YOUR TASK
The lines to reproduce from the material below are those from the one containing "X034929Y027833D01*" through the one containing "X035791Y027222D01*", both included; write them out exactly and add nothing.

EXERCISE INPUT
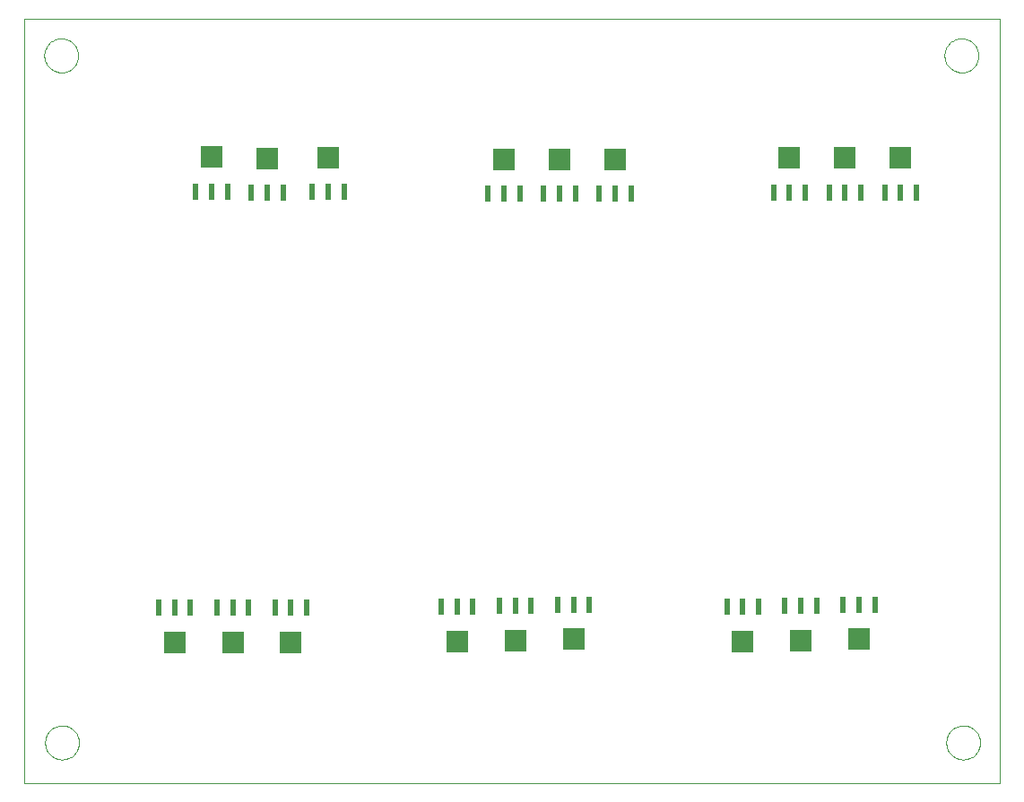
<source format=gbp>
G75*
G70*
%OFA0B0*%
%FSLAX24Y24*%
%IPPOS*%
%LPD*%
%AMOC8*
5,1,8,0,0,1.08239X$1,22.5*
%
%ADD10C,0.0000*%
%ADD11R,0.0228X0.0600*%
%ADD12R,0.0787X0.0787*%
D10*
X000326Y000188D02*
X000326Y028617D01*
X036598Y028617D01*
X036598Y000188D01*
X000326Y000188D01*
X001098Y001688D02*
X001100Y001738D01*
X001106Y001788D01*
X001116Y001837D01*
X001130Y001885D01*
X001147Y001932D01*
X001168Y001977D01*
X001193Y002021D01*
X001221Y002062D01*
X001253Y002101D01*
X001287Y002138D01*
X001324Y002172D01*
X001364Y002202D01*
X001406Y002229D01*
X001450Y002253D01*
X001496Y002274D01*
X001543Y002290D01*
X001591Y002303D01*
X001641Y002312D01*
X001690Y002317D01*
X001741Y002318D01*
X001791Y002315D01*
X001840Y002308D01*
X001889Y002297D01*
X001937Y002282D01*
X001983Y002264D01*
X002028Y002242D01*
X002071Y002216D01*
X002112Y002187D01*
X002151Y002155D01*
X002187Y002120D01*
X002219Y002082D01*
X002249Y002042D01*
X002276Y001999D01*
X002299Y001955D01*
X002318Y001909D01*
X002334Y001861D01*
X002346Y001812D01*
X002354Y001763D01*
X002358Y001713D01*
X002358Y001663D01*
X002354Y001613D01*
X002346Y001564D01*
X002334Y001515D01*
X002318Y001467D01*
X002299Y001421D01*
X002276Y001377D01*
X002249Y001334D01*
X002219Y001294D01*
X002187Y001256D01*
X002151Y001221D01*
X002112Y001189D01*
X002071Y001160D01*
X002028Y001134D01*
X001983Y001112D01*
X001937Y001094D01*
X001889Y001079D01*
X001840Y001068D01*
X001791Y001061D01*
X001741Y001058D01*
X001690Y001059D01*
X001641Y001064D01*
X001591Y001073D01*
X001543Y001086D01*
X001496Y001102D01*
X001450Y001123D01*
X001406Y001147D01*
X001364Y001174D01*
X001324Y001204D01*
X001287Y001238D01*
X001253Y001275D01*
X001221Y001314D01*
X001193Y001355D01*
X001168Y001399D01*
X001147Y001444D01*
X001130Y001491D01*
X001116Y001539D01*
X001106Y001588D01*
X001100Y001638D01*
X001098Y001688D01*
X001066Y027247D02*
X001068Y027297D01*
X001074Y027347D01*
X001084Y027396D01*
X001098Y027444D01*
X001115Y027491D01*
X001136Y027536D01*
X001161Y027580D01*
X001189Y027621D01*
X001221Y027660D01*
X001255Y027697D01*
X001292Y027731D01*
X001332Y027761D01*
X001374Y027788D01*
X001418Y027812D01*
X001464Y027833D01*
X001511Y027849D01*
X001559Y027862D01*
X001609Y027871D01*
X001658Y027876D01*
X001709Y027877D01*
X001759Y027874D01*
X001808Y027867D01*
X001857Y027856D01*
X001905Y027841D01*
X001951Y027823D01*
X001996Y027801D01*
X002039Y027775D01*
X002080Y027746D01*
X002119Y027714D01*
X002155Y027679D01*
X002187Y027641D01*
X002217Y027601D01*
X002244Y027558D01*
X002267Y027514D01*
X002286Y027468D01*
X002302Y027420D01*
X002314Y027371D01*
X002322Y027322D01*
X002326Y027272D01*
X002326Y027222D01*
X002322Y027172D01*
X002314Y027123D01*
X002302Y027074D01*
X002286Y027026D01*
X002267Y026980D01*
X002244Y026936D01*
X002217Y026893D01*
X002187Y026853D01*
X002155Y026815D01*
X002119Y026780D01*
X002080Y026748D01*
X002039Y026719D01*
X001996Y026693D01*
X001951Y026671D01*
X001905Y026653D01*
X001857Y026638D01*
X001808Y026627D01*
X001759Y026620D01*
X001709Y026617D01*
X001658Y026618D01*
X001609Y026623D01*
X001559Y026632D01*
X001511Y026645D01*
X001464Y026661D01*
X001418Y026682D01*
X001374Y026706D01*
X001332Y026733D01*
X001292Y026763D01*
X001255Y026797D01*
X001221Y026834D01*
X001189Y026873D01*
X001161Y026914D01*
X001136Y026958D01*
X001115Y027003D01*
X001098Y027050D01*
X001084Y027098D01*
X001074Y027147D01*
X001068Y027197D01*
X001066Y027247D01*
X034531Y027247D02*
X034533Y027297D01*
X034539Y027347D01*
X034549Y027396D01*
X034563Y027444D01*
X034580Y027491D01*
X034601Y027536D01*
X034626Y027580D01*
X034654Y027621D01*
X034686Y027660D01*
X034720Y027697D01*
X034757Y027731D01*
X034797Y027761D01*
X034839Y027788D01*
X034883Y027812D01*
X034929Y027833D01*
X034976Y027849D01*
X035024Y027862D01*
X035074Y027871D01*
X035123Y027876D01*
X035174Y027877D01*
X035224Y027874D01*
X035273Y027867D01*
X035322Y027856D01*
X035370Y027841D01*
X035416Y027823D01*
X035461Y027801D01*
X035504Y027775D01*
X035545Y027746D01*
X035584Y027714D01*
X035620Y027679D01*
X035652Y027641D01*
X035682Y027601D01*
X035709Y027558D01*
X035732Y027514D01*
X035751Y027468D01*
X035767Y027420D01*
X035779Y027371D01*
X035787Y027322D01*
X035791Y027272D01*
X035791Y027222D01*
X035787Y027172D01*
X035779Y027123D01*
X035767Y027074D01*
X035751Y027026D01*
X035732Y026980D01*
X035709Y026936D01*
X035682Y026893D01*
X035652Y026853D01*
X035620Y026815D01*
X035584Y026780D01*
X035545Y026748D01*
X035504Y026719D01*
X035461Y026693D01*
X035416Y026671D01*
X035370Y026653D01*
X035322Y026638D01*
X035273Y026627D01*
X035224Y026620D01*
X035174Y026617D01*
X035123Y026618D01*
X035074Y026623D01*
X035024Y026632D01*
X034976Y026645D01*
X034929Y026661D01*
X034883Y026682D01*
X034839Y026706D01*
X034797Y026733D01*
X034757Y026763D01*
X034720Y026797D01*
X034686Y026834D01*
X034654Y026873D01*
X034626Y026914D01*
X034601Y026958D01*
X034580Y027003D01*
X034563Y027050D01*
X034549Y027098D01*
X034539Y027147D01*
X034533Y027197D01*
X034531Y027247D01*
X034598Y001688D02*
X034600Y001738D01*
X034606Y001788D01*
X034616Y001837D01*
X034630Y001885D01*
X034647Y001932D01*
X034668Y001977D01*
X034693Y002021D01*
X034721Y002062D01*
X034753Y002101D01*
X034787Y002138D01*
X034824Y002172D01*
X034864Y002202D01*
X034906Y002229D01*
X034950Y002253D01*
X034996Y002274D01*
X035043Y002290D01*
X035091Y002303D01*
X035141Y002312D01*
X035190Y002317D01*
X035241Y002318D01*
X035291Y002315D01*
X035340Y002308D01*
X035389Y002297D01*
X035437Y002282D01*
X035483Y002264D01*
X035528Y002242D01*
X035571Y002216D01*
X035612Y002187D01*
X035651Y002155D01*
X035687Y002120D01*
X035719Y002082D01*
X035749Y002042D01*
X035776Y001999D01*
X035799Y001955D01*
X035818Y001909D01*
X035834Y001861D01*
X035846Y001812D01*
X035854Y001763D01*
X035858Y001713D01*
X035858Y001663D01*
X035854Y001613D01*
X035846Y001564D01*
X035834Y001515D01*
X035818Y001467D01*
X035799Y001421D01*
X035776Y001377D01*
X035749Y001334D01*
X035719Y001294D01*
X035687Y001256D01*
X035651Y001221D01*
X035612Y001189D01*
X035571Y001160D01*
X035528Y001134D01*
X035483Y001112D01*
X035437Y001094D01*
X035389Y001079D01*
X035340Y001068D01*
X035291Y001061D01*
X035241Y001058D01*
X035190Y001059D01*
X035141Y001064D01*
X035091Y001073D01*
X035043Y001086D01*
X034996Y001102D01*
X034950Y001123D01*
X034906Y001147D01*
X034864Y001174D01*
X034824Y001204D01*
X034787Y001238D01*
X034753Y001275D01*
X034721Y001314D01*
X034693Y001355D01*
X034668Y001399D01*
X034647Y001444D01*
X034630Y001491D01*
X034616Y001539D01*
X034606Y001588D01*
X034600Y001638D01*
X034598Y001688D01*
D11*
X031948Y006814D03*
X031358Y006814D03*
X030767Y006814D03*
X029783Y006774D03*
X029192Y006774D03*
X028602Y006774D03*
X027618Y006735D03*
X027027Y006735D03*
X026437Y006735D03*
X021330Y006814D03*
X020740Y006814D03*
X020149Y006814D03*
X019165Y006774D03*
X018574Y006774D03*
X017984Y006774D03*
X017000Y006735D03*
X016409Y006735D03*
X015818Y006735D03*
X010826Y006700D03*
X010235Y006700D03*
X009645Y006700D03*
X008660Y006700D03*
X008070Y006700D03*
X007479Y006700D03*
X006496Y006700D03*
X005905Y006700D03*
X005314Y006700D03*
X006692Y022188D03*
X007283Y022188D03*
X007874Y022188D03*
X008759Y022129D03*
X009350Y022129D03*
X009940Y022129D03*
X011023Y022168D03*
X011614Y022168D03*
X012204Y022168D03*
X017567Y022105D03*
X018157Y022105D03*
X018748Y022105D03*
X019633Y022104D03*
X020224Y022104D03*
X020814Y022104D03*
X021701Y022105D03*
X022291Y022105D03*
X022882Y022105D03*
X028173Y022145D03*
X028763Y022145D03*
X029354Y022145D03*
X030240Y022145D03*
X030830Y022145D03*
X031421Y022145D03*
X032307Y022145D03*
X032897Y022145D03*
X033488Y022145D03*
D12*
X032897Y023428D03*
X030830Y023428D03*
X028763Y023428D03*
X022291Y023389D03*
X020224Y023388D03*
X018157Y023389D03*
X011614Y023452D03*
X009350Y023412D03*
X007283Y023471D03*
X018574Y005491D03*
X016409Y005452D03*
X020740Y005530D03*
X027027Y005452D03*
X029192Y005491D03*
X031358Y005530D03*
X010235Y005417D03*
X008070Y005417D03*
X005905Y005416D03*
M02*

</source>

TASK SOLUTION
X034929Y027833D01*
X034976Y027849D01*
X035024Y027862D01*
X035074Y027871D01*
X035123Y027876D01*
X035174Y027877D01*
X035224Y027874D01*
X035273Y027867D01*
X035322Y027856D01*
X035370Y027841D01*
X035416Y027823D01*
X035461Y027801D01*
X035504Y027775D01*
X035545Y027746D01*
X035584Y027714D01*
X035620Y027679D01*
X035652Y027641D01*
X035682Y027601D01*
X035709Y027558D01*
X035732Y027514D01*
X035751Y027468D01*
X035767Y027420D01*
X035779Y027371D01*
X035787Y027322D01*
X035791Y027272D01*
X035791Y027222D01*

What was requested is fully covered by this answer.